Chocolate will save the rainforest!

Juan knows every plant. As he moved, he plucked leaves from bushes, crushed them and inhaled the scent. He ripped bark from the cinnamon tree and pointed to tiny cashew apples on another tree. “Chocolate will save the rainforest!” proclaimed the slogan on his T-shirt.

The Chos, like many Maya farmers, are proponents of sustainable agriculture and employ indigenous permaculture principles. Their land is such a model of biodiversity, university students from all over the world visit the farm to learn from them. At the cornerstone of their belief system is that cacao trees, with their shallow roots, prevent erosion and enrich the soil for native fruit trees and other crops.

“When we talk about chocolate saving the rainforest, it’s not a gimmick,” Juan said. “These are the sustainable practices that keep our community strong.”

Everything that goes into Ixcacao chocolate, from cacao to vanilla to sugar, is sourced right here on site.

Around us, cacao pods dangled from low tree branches. Some had holes bored into the side. The smaller holes are left by woodpeckers or sapsuckers. Larger holes are from howler monkeys. Juan joked that’s how the ancient Maya discovered cacao.

“Imagine someone watching the monkeys eat these beans,” he said. “They see the monkeys get happier, more energetic, so they want to eat those beans too!”

The cacao pod is shaped like a slender American football, and they’re hefty, about 500g each. Juan snapped one pod off the tree and cracked the firm husk on a rock.

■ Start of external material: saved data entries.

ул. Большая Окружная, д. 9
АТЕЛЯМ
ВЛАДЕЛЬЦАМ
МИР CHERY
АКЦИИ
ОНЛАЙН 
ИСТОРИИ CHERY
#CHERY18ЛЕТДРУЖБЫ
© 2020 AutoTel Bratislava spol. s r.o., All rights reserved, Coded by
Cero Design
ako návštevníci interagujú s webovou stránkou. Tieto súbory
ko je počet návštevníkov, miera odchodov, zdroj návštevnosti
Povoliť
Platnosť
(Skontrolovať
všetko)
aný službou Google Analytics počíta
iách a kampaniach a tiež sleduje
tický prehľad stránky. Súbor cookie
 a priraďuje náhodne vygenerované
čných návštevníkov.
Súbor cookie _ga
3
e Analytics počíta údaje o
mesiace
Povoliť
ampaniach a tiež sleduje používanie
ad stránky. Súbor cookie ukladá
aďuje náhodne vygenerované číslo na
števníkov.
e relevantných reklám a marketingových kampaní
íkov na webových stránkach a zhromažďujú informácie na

Each pod produces about 35 to 50 cacao seeds, with slippery white pulp coating each one. That pulp is the fruit. We each slipped an almond-shaped seed out of the pod and sucked on the pulp. It was not chocolatey. Rather, the taste was tropical, vaguely like mango and banana mashed together.

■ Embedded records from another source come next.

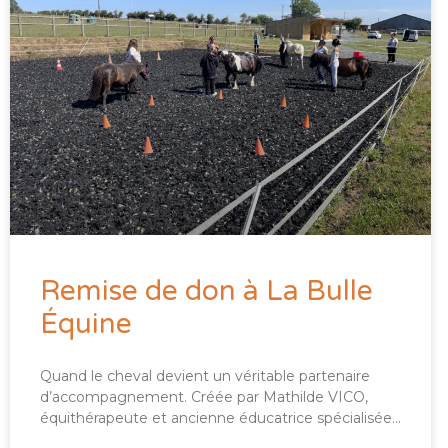
Remise de don à La Bulle
Équine
Quand le cheval devient un véritable partenaire
d’accompagnement. Créée par Mathilde VICO,
équithérapeute et ancienne éducatrice spécialisée…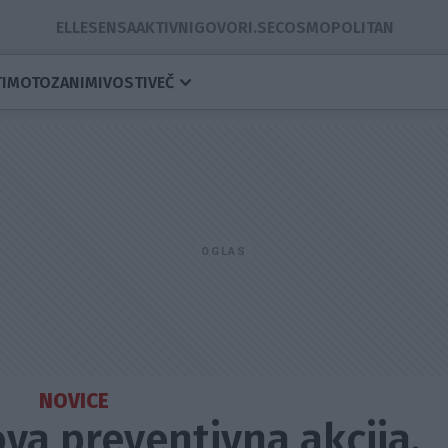
ELLE
SENSA
AKTIVNI
GOVORI.SE
COSMOPOLITAN
I
MOTO
ZANIMIVOSTI
VEČ
NOVICE
ova preventivna akcija.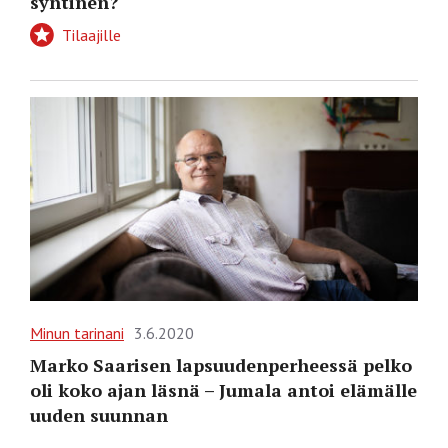
syntinen?
Tilaajille
Minun tarinani
3.6.2020
Marko Saarisen lapsuudenperheessä pelko
oli koko ajan läsnä – Jumala antoi elämälle
uuden suunnan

Juan bit his seed in half, then held it out. It was a mottled purple colour. I chewed my own seed; it was soft in texture, bitter and nutty in flavour. Again, not close to chocolate at this point.

Once the cacao is harvested, the fruit is fermented for six days. During that time, the sweet pulp becomes watery and slides away, leaving just the seeds behind. Those seeds are sun-dried for two weeks. They are then roasted, shelled and finally winnowed to remove the hard-shell pieces from the roasted beans.

For a long time, Cho ground the cacao by hand, rubbing a stone handle along a stone slab called a matate, like a horizontal mortar and pestle. This is serious work; it takes about five hours to grind the roasted beans into a creamy paste.

“Growing up, she was Wonder Woman, taking care of me and my sister, grinding cacao for hours next to the stove where beans were roasting,” said Cho’s son, Henry. “It was hot and exhausting, and she did it all.”

Now Cho has a machine that does the work so she can tend to other aspects of the business. The matate, a wedding gift that has been passed down the family for generations, is still used to grind corn and spices – and to teach tourists the laborious and traditional process of making chocolate.

This is the tool that binds the Chocolate Queen with ancient Maya royals, but it’s also the reason Belize chocolate will have its day again.

“Every time we make chocolate drinks for breakfast, every time we greet a friend or visitor with chocolate, it connects us to our history and ties us to our culture,” Cho said. “We always have chocolate.”